Assigned task a → Please quote the court opinion excerpt below in full, word for word.

JUSTICE RIVERA-SOTO has filed a separate DISSENTING opinion, expressing the view that the Legislature explicitly has set forth the trigger for filing a complaint in lieu of prerogative writs, and that statutory "bright line" provision is given insufficient weight by the Court. In addition, he states that he will cast a substantive vote in cases in which the judge of the Superior Court temporarily assigned participates, except those in which the judge's vote affects the outcome. In the latter cases, the Justice will defer a decision on casting a vote and reserve the right to abstain for the reasons noted in Henry v. New Jersey Dept. of Human Services, __ N.J. __ (2010).
CHIEF JUSTICE RABNER, JUSTICES LaVECCHIA, ALBIN, and HOENS, and JUDGE STERN (temporarily assigned) join in JUSTICE LONG's opinion. JUSTICE RIVERA-SOTO has filed a separate dissenting opinion.
JUSTICE LONG delivered the opinion of the Court.
Over the objections of members of the public, the Planning Board (Board) of Hopewell Township (Township) granted preliminary site plan approval to the Berwind Property Group Development Co., L.P. (BPG) to develop a parcel of real estate on Carter Road in the Township. On September 27, 2008, BPG published a notice of the resolution in a newspaper of general circulation, and notified the Board of its action. On October 2, 2008, the Board published a second notice in another local newspaper. A pro se objector contacted the Board and was informed that the notice had been published on October 2, 2008.
In reliance on that information, the objector calculated the forty-five-day period within which to bring an action in lieu of prerogative writs and filed a complaint on November 17, 2008, against BPG, the Board, the Township, and the Township Committee (collectively, defendants). Defendants moved to dismiss the complaint as untimely based on the forty-five-day window provided by the first publication. The objector contended she was misled by the information conveyed by the Board and that the representation regarding the later publication date warranted enlargement of the limitations period. The trial court disagreed, as did the Appellate Division.

Data supplied →

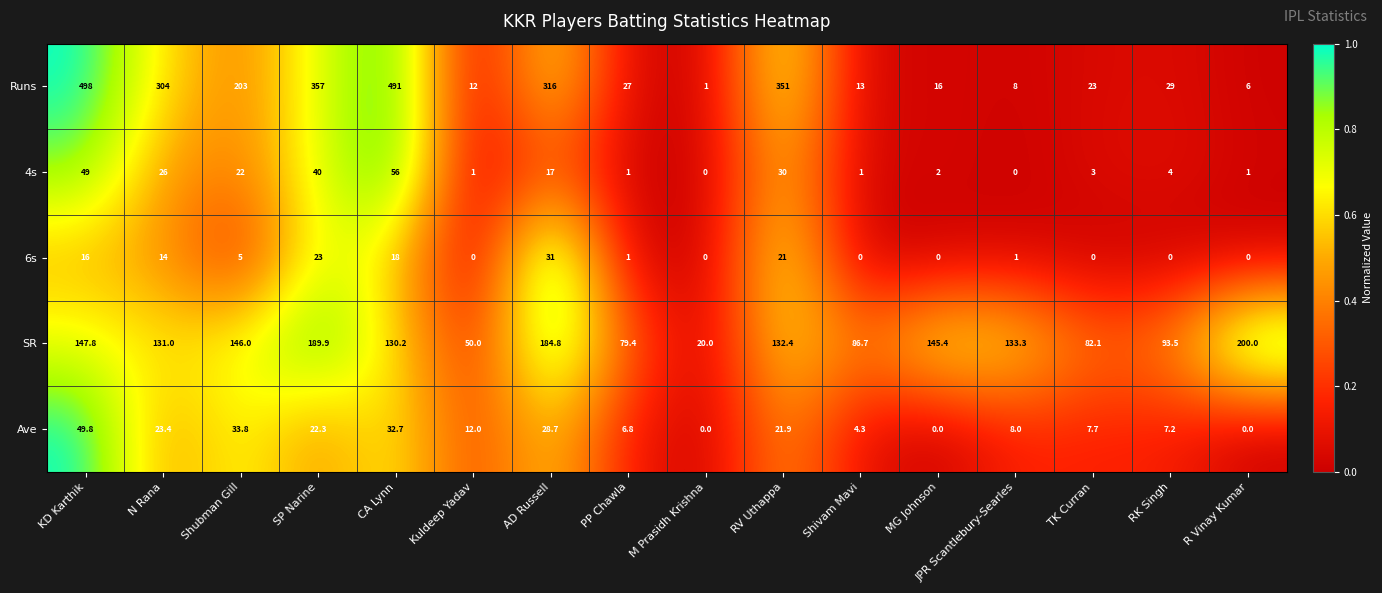

What is the maximum value for SR?

200.0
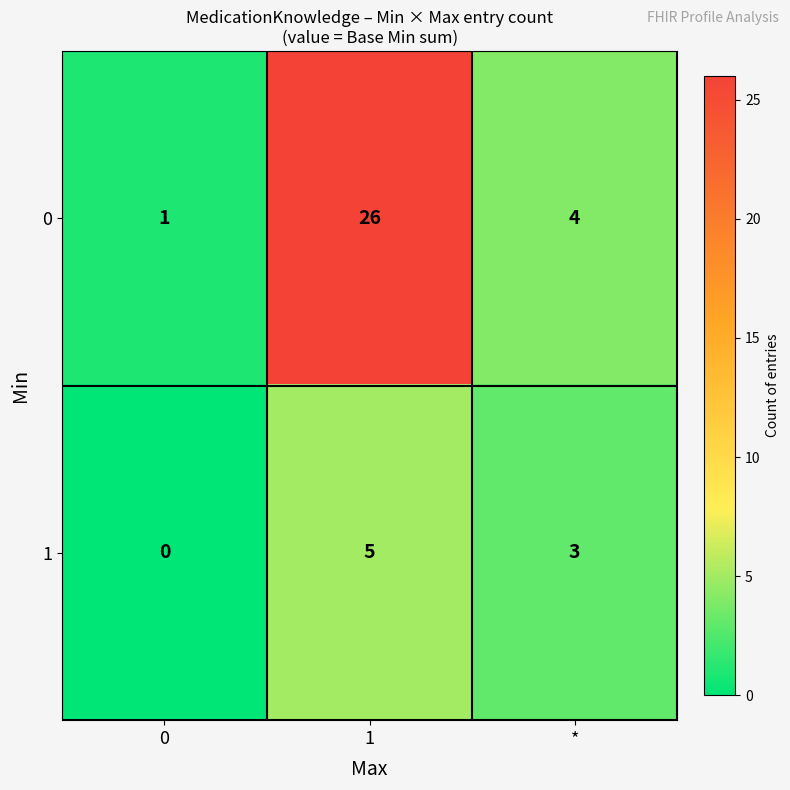

What is the total value across all series at 0?

1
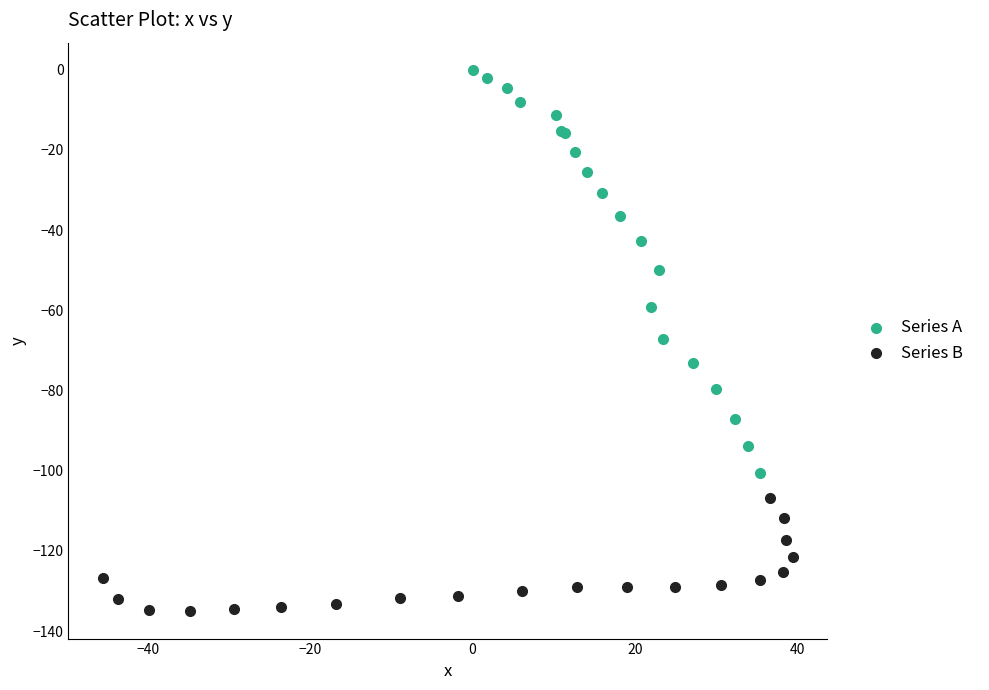

Which series contains the highest Y value?

Series A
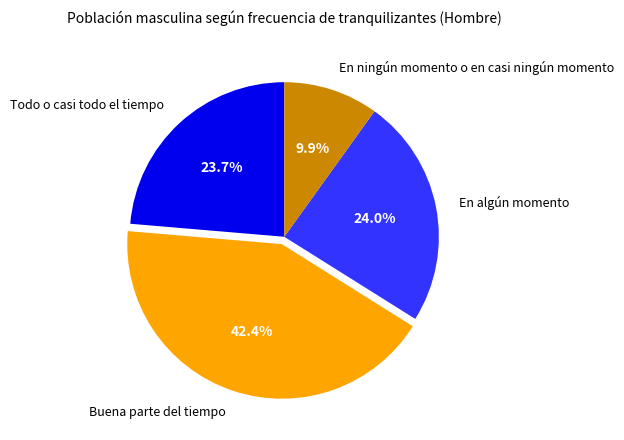

Is there any slice that represents more than half of the pie?

No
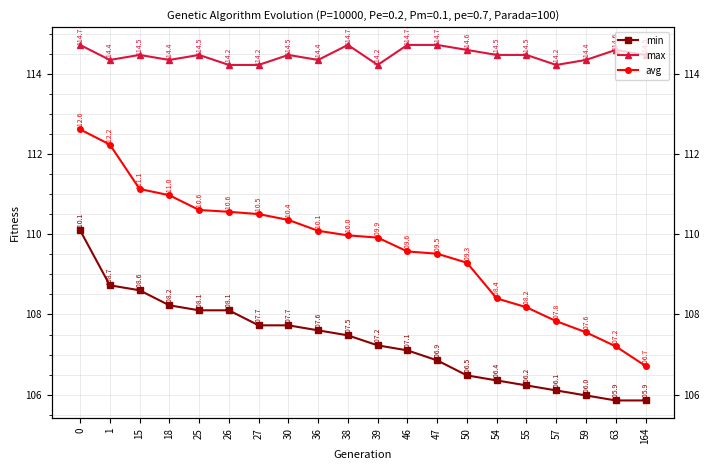

What is the value of the avg point at the 10th from the left?

110.0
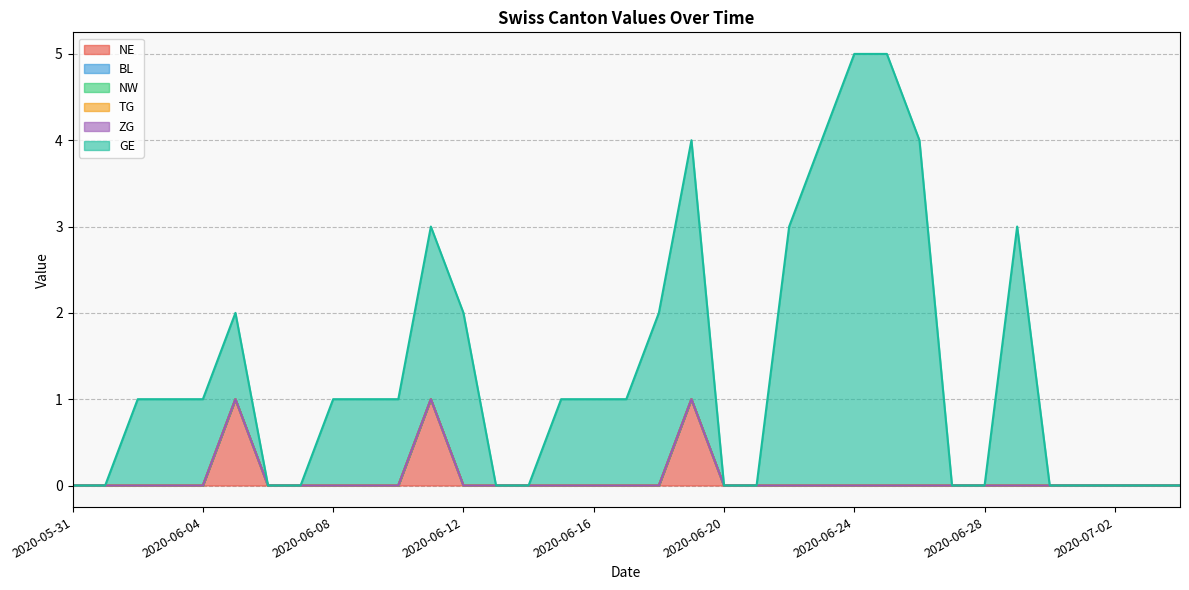

What is the maximum value shown in the chart?

5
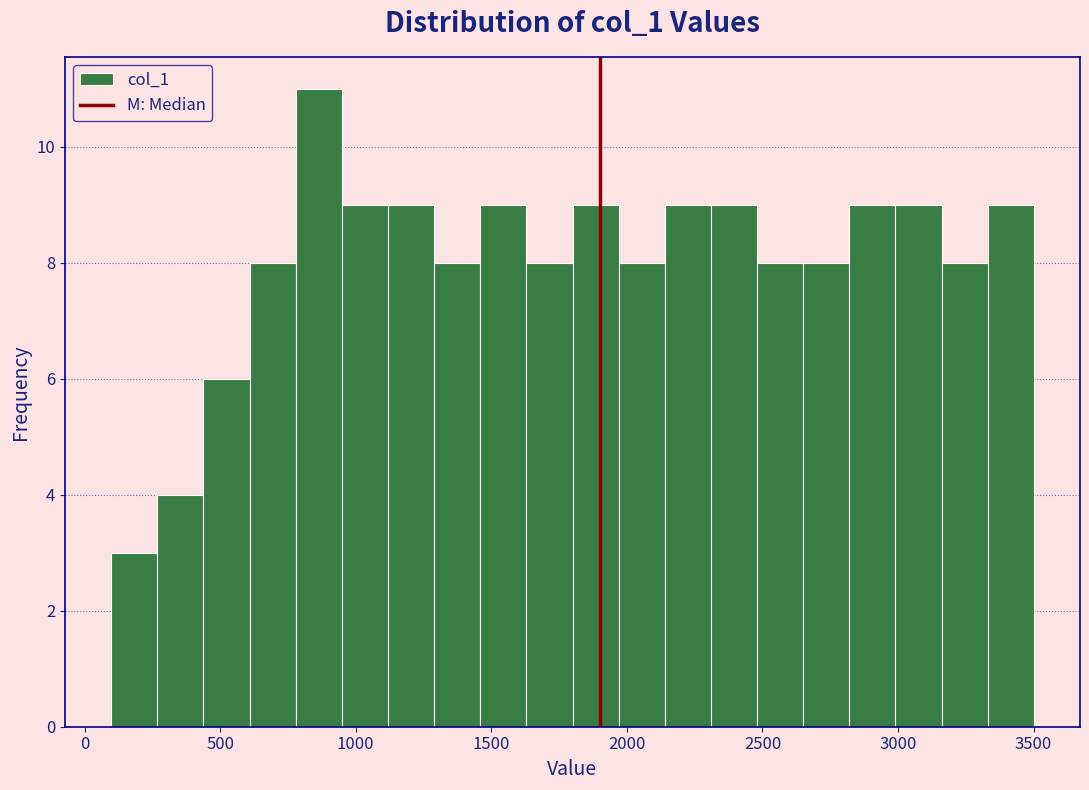

Read against the x-axis, roughly where is the centre of the tallest bar?

850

Assigned task b → Rewrite all the records above with "value" changed to "amount" and everything else kept the same. Leave the pictures out of your answer.

Task response a →
JUSTICE RIVERA-SOTO has filed a separate DISSENTING opinion, expressing the view that the Legislature explicitly has set forth the trigger for filing a complaint in lieu of prerogative writs, and that statutory "bright line" provision is given insufficient weight by the Court. In addition, he states that he will cast a substantive vote in cases in which the judge of the Superior Court temporarily assigned participates, except those in which the judge's vote affects the outcome. In the latter cases, the Justice will defer a decision on casting a vote and reserve the right to abstain for the reasons noted in Henry v. New Jersey Dept. of Human Services, __ N.J. __ (2010).
CHIEF JUSTICE RABNER, JUSTICES LaVECCHIA, ALBIN, and HOENS, and JUDGE STERN (temporarily assigned) join in JUSTICE LONG's opinion. JUSTICE RIVERA-SOTO has filed a separate dissenting opinion.
JUSTICE LONG delivered the opinion of the Court.
Over the objections of members of the public, the Planning Board (Board) of Hopewell Township (Township) granted preliminary site plan approval to the Berwind Property Group Development Co., L.P. (BPG) to develop a parcel of real estate on Carter Road in the Township. On September 27, 2008, BPG published a notice of the resolution in a newspaper of general circulation, and notified the Board of its action. On October 2, 2008, the Board published a second notice in another local newspaper. A pro se objector contacted the Board and was informed that the notice had been published on October 2, 2008.
In reliance on that information, the objector calculated the forty-five-day period within which to bring an action in lieu of prerogative writs and filed a complaint on November 17, 2008, against BPG, the Board, the Township, and the Township Committee (collectively, defendants). Defendants moved to dismiss the complaint as untimely based on the forty-five-day window provided by the first publication. The objector contended she was misled by the information conveyed by the Board and that the representation regarding the later publication date warranted enlargement of the limitations period. The trial court disagreed, as did the Appellate Division.

Task response b →
What is the maximum amount for SR?

200.0

What is the total amount across all series at 0?

1

Which series contains the highest Y amount?

Series A

Is there any slice that represents more than half of the pie?

No

What is the amount of the avg point at the 10th from the left?

110.0

What is the maximum amount shown in the chart?

5

Read against the x-axis, roughly where is the centre of the tallest bar?

850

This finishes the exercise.